Ik heb een rare week en toch was elke ochtend als de vorige ochtend. Als de dag begint, ben ik beneden. Mijn vrouw komt, ik krijg knuffels en ze zegt hoe de dag heet en ze doet het raam open.
Ik ruiken.
De lucht
Ik ruik de luchten. Dan weet ik er komt regen er komt wind er komt zon of er komt van alles, en deze week was elke ochtend weer helemaal anders ook al was het hetzelfde. Ik heb storm gehad dat was eng, in huis bleef het donker en er was herrie buiten. En er waren ook dagen met gewone lucht dan ging ik ontspannen. Nou komt het kei-hete weer dat ruik ik aan de lucht al.
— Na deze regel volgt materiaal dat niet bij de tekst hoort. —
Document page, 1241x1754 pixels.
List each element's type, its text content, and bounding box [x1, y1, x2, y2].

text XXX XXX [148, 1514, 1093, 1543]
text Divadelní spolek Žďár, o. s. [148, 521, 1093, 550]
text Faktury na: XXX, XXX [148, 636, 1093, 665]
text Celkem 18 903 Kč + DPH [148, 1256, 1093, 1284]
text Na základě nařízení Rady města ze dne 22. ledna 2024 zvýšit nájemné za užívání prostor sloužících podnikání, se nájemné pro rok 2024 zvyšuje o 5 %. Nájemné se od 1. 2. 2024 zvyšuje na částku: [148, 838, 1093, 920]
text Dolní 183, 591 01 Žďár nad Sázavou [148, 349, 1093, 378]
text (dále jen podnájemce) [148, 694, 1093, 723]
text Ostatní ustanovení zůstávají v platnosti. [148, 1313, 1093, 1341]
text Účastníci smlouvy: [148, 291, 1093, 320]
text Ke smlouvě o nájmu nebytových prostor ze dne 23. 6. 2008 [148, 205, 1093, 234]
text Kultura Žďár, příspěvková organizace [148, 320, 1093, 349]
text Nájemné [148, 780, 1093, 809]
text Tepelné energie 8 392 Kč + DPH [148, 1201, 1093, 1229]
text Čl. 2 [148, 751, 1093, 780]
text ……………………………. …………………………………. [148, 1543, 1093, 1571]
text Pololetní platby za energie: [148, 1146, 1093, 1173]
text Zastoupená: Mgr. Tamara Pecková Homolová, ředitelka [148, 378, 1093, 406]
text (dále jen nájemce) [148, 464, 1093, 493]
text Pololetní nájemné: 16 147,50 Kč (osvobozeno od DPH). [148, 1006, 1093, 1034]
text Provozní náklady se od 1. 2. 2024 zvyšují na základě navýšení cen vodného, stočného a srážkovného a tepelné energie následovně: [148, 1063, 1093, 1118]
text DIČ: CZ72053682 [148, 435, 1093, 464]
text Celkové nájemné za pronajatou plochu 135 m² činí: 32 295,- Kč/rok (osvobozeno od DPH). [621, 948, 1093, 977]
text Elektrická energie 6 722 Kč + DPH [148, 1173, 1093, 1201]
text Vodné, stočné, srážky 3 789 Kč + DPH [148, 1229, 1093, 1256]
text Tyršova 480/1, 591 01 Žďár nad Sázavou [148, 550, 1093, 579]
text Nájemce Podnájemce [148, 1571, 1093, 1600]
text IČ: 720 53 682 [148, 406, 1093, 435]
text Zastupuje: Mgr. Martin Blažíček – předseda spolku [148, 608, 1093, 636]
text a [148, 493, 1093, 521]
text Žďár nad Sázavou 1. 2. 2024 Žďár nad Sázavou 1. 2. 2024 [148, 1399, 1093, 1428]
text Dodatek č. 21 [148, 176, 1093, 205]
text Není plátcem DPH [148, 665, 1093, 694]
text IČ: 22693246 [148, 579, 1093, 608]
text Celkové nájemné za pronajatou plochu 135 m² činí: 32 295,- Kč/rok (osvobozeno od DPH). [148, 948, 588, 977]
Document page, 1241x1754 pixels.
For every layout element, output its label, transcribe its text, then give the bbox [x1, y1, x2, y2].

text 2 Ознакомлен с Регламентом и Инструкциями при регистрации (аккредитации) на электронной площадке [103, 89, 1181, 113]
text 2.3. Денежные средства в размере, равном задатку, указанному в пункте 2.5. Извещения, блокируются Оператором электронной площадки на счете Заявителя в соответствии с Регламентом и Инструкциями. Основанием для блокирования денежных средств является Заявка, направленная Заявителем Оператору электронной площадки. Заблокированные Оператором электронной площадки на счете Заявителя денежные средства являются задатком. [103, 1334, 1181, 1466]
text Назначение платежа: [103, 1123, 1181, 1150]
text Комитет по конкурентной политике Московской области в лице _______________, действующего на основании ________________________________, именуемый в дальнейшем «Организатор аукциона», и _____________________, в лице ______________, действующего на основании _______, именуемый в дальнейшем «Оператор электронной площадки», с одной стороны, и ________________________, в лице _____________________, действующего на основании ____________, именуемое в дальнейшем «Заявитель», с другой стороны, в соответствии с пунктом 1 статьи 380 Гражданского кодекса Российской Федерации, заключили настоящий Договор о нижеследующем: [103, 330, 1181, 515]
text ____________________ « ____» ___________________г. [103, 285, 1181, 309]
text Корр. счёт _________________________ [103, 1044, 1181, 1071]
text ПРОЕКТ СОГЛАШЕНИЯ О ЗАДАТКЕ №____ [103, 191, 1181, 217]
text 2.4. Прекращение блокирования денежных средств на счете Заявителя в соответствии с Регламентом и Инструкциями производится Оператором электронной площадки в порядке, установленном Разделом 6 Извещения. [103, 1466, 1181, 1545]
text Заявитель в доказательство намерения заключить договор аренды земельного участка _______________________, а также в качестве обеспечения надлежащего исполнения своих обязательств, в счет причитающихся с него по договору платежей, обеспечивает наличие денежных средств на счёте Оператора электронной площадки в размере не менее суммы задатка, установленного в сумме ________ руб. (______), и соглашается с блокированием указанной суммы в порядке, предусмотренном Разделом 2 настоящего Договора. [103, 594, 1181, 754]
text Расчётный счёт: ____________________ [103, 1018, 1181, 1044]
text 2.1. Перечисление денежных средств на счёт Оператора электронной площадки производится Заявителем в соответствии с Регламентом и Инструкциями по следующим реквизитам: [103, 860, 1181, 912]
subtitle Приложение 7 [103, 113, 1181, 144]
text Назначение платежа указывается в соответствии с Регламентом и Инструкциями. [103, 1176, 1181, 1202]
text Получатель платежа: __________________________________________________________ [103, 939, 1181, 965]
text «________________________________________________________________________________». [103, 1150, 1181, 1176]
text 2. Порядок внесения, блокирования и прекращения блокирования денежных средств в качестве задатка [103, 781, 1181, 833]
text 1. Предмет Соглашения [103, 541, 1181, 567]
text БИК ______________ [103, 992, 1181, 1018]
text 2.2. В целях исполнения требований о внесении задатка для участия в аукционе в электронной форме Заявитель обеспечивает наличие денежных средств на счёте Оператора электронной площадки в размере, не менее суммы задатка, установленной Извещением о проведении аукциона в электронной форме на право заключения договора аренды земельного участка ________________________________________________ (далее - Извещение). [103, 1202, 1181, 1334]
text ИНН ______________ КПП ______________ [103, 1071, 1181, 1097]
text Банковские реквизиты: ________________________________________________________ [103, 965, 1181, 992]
Hetzelfde op de dag is ook dat ik elke ochtend een snek krijg met een pil erin tegen de artoosie. En dat ik ontbijt krijg, lekker stukjes in saus daar hou ik van. En dan weer knuffels. Misschien is dat het allerfijnste van mijn leefe, eerst eete en dan knuffels.
En ik heb dan vers water. Dat is lekker maar ik hou ook van rijp water, dat weet ik nog van toen ik op straat moest leven.
Bang
Ik doe dus mijn leefe per dag. Dat is genoeg. Ik heb vaste dingen die gebeuren en daar heb ik rust door van binnen, dat ik me feilig voel. Er ferandert elke dag iets op een dag en daar moet ik mee dielen, zegt mijn vrouw, dus dat doe ik. En daarom heb ik mijn vaste dingen nodig, dat ik weet wat er ook gebeurt dat is mijn gewoon. Mijn gewoonte.
Op feesboek zeggen mijn frienden soms van O Bert het wordt troopies of o Bert het wordt de hele tijd reege en kou, en dan foel ik altijd een beetje bang van binnen komen. Eefe maar. Want dan weet ik het weet: als je je leefe per dag doet, is dat genoeg.